--- What you have to do ---
Keep only the lines of the data below that contain "right", and copy them.

-------- Data to use

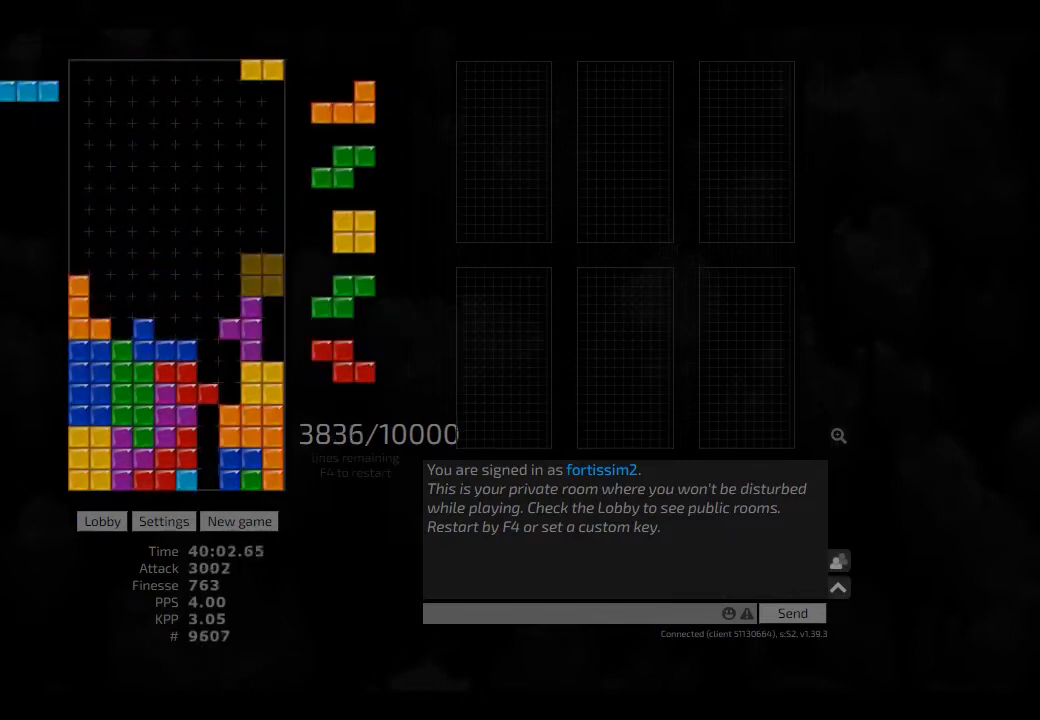
{"keys": [], "events": [[41, "right", "up"], [208, "hl", "down"], [291, "right", "down"], [333, "cw", "down"], [375, "hl", "up"], [416, "cw", "up"], [416, "right", "up"]]}
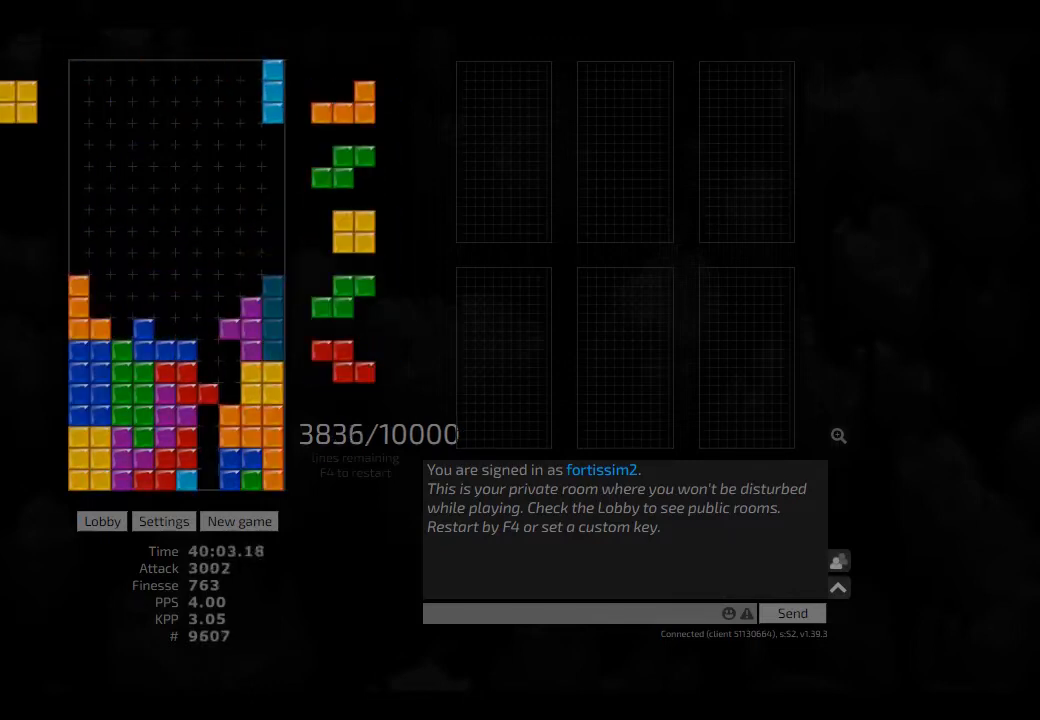
{"keys": ["sd"], "events": [[41, "hd", "down"], [166, "hd", "up"], [208, "ccw", "down"], [250, "ccw", "up"], [458, "sd", "down"]]}
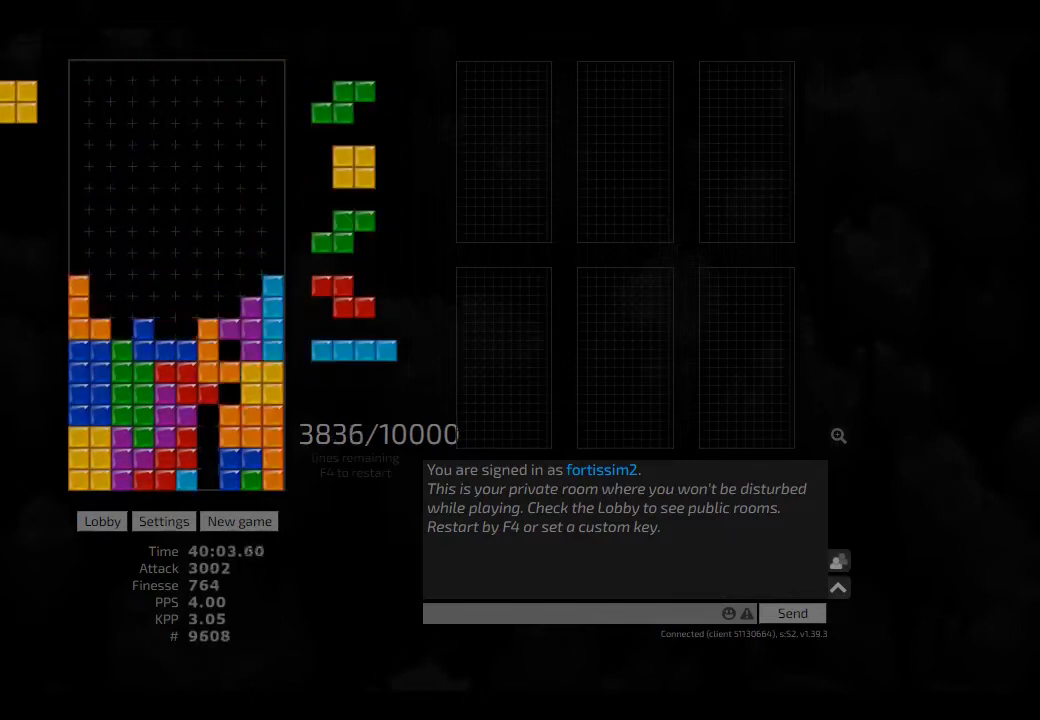
{"keys": ["hd", "hl"], "events": [[83, "hd", "down"], [83, "sd", "up"], [125, "left", "down"], [166, "hd", "up"], [208, "left", "up"], [250, "cw", "down"], [291, "cw", "up"], [291, "hd", "down"], [333, "hl", "down"], [416, "hd", "up"], [416, "hl", "up"], [500, "hd", "down"], [500, "hl", "down"]]}
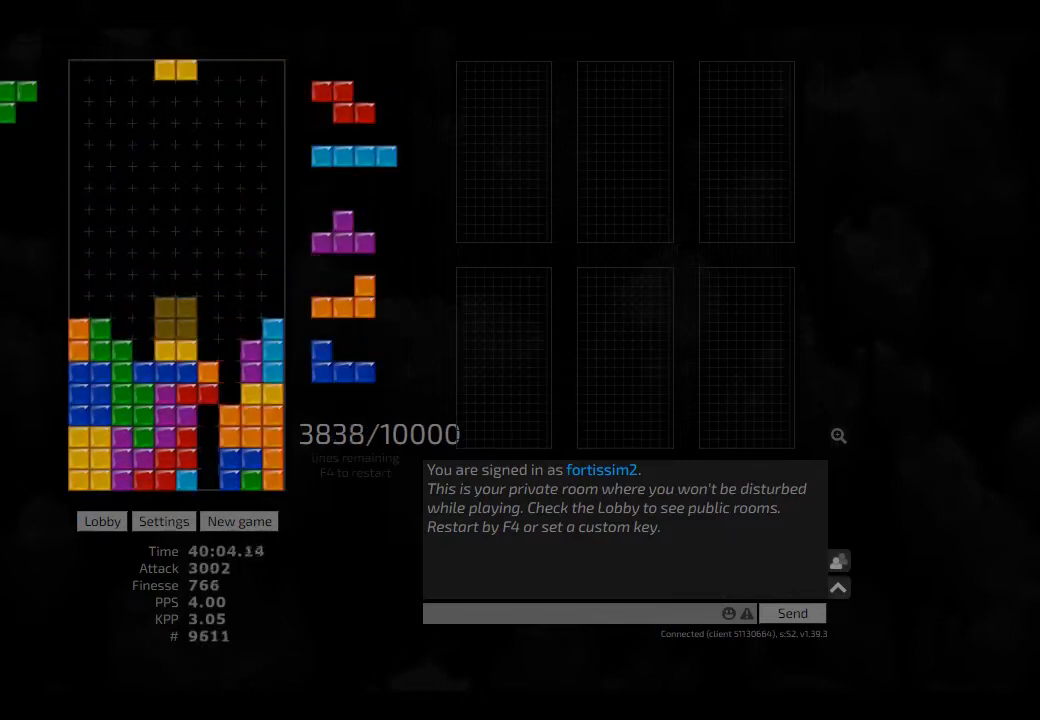
{"keys": [], "events": [[83, "ccw", "down"], [83, "left", "down"], [125, "hd", "up"], [125, "hl", "up"], [166, "ccw", "up"], [166, "left", "up"], [208, "hd", "down"], [291, "hl", "down"], [333, "hd", "up"], [333, "left", "down"], [416, "hl", "up"], [458, "left", "up"]]}
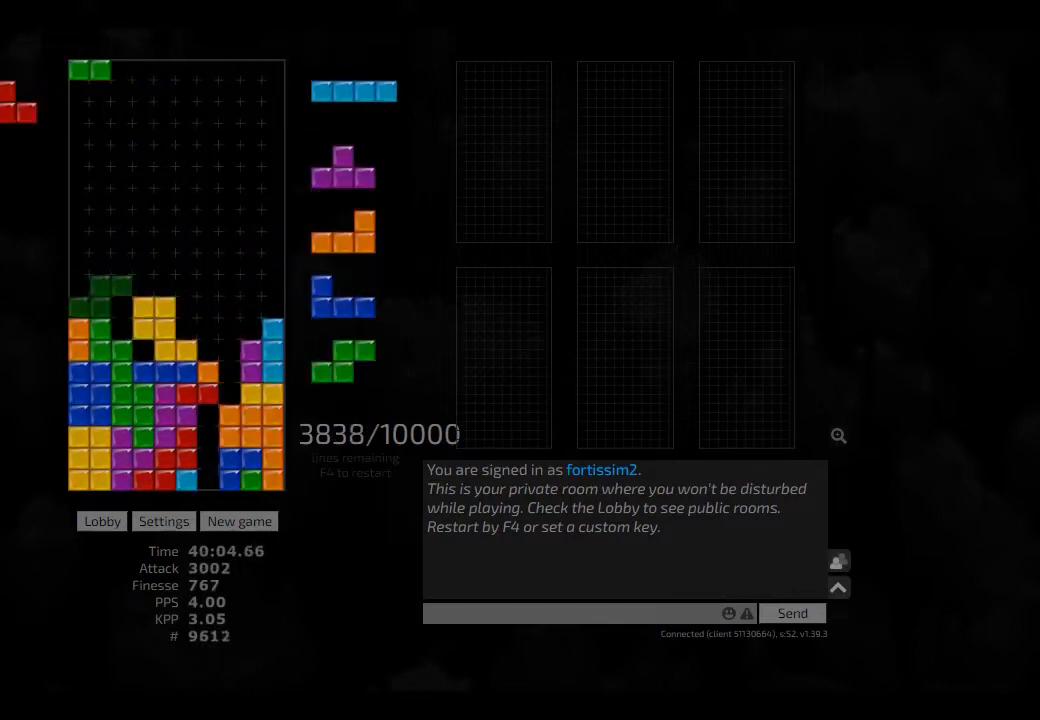
{"keys": ["left"], "events": [[208, "right", "down"], [333, "left", "down"], [333, "right", "up"], [375, "ccw", "down"], [416, "left", "up"], [458, "ccw", "up"], [500, "left", "down"]]}
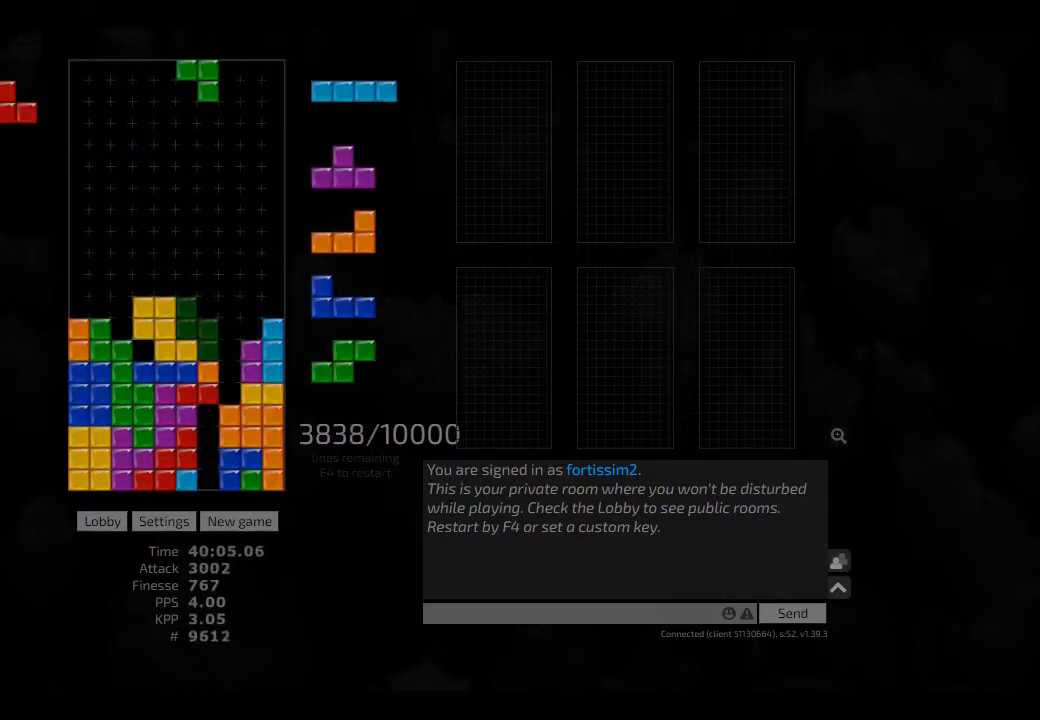
{"keys": ["hd", "right"], "events": [[83, "left", "up"], [125, "hd", "down"], [208, "hl", "down"], [208, "right", "down"], [333, "cw", "down"], [333, "hd", "up"], [333, "hl", "up"], [416, "sd", "down"], [458, "sd", "up"], [500, "cw", "up"], [500, "hd", "down"]]}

----------------

--- Response ---
{"keys": [], "events": [[41, "right", "up"], [208, "hl", "down"], [291, "right", "down"], [333, "cw", "down"], [375, "hl", "up"], [416, "cw", "up"], [416, "right", "up"]]}
{"keys": ["left"], "events": [[208, "right", "down"], [333, "left", "down"], [333, "right", "up"], [375, "ccw", "down"], [416, "left", "up"], [458, "ccw", "up"], [500, "left", "down"]]}
{"keys": ["hd", "right"], "events": [[83, "left", "up"], [125, "hd", "down"], [208, "hl", "down"], [208, "right", "down"], [333, "cw", "down"], [333, "hd", "up"], [333, "hl", "up"], [416, "sd", "down"], [458, "sd", "up"], [500, "cw", "up"], [500, "hd", "down"]]}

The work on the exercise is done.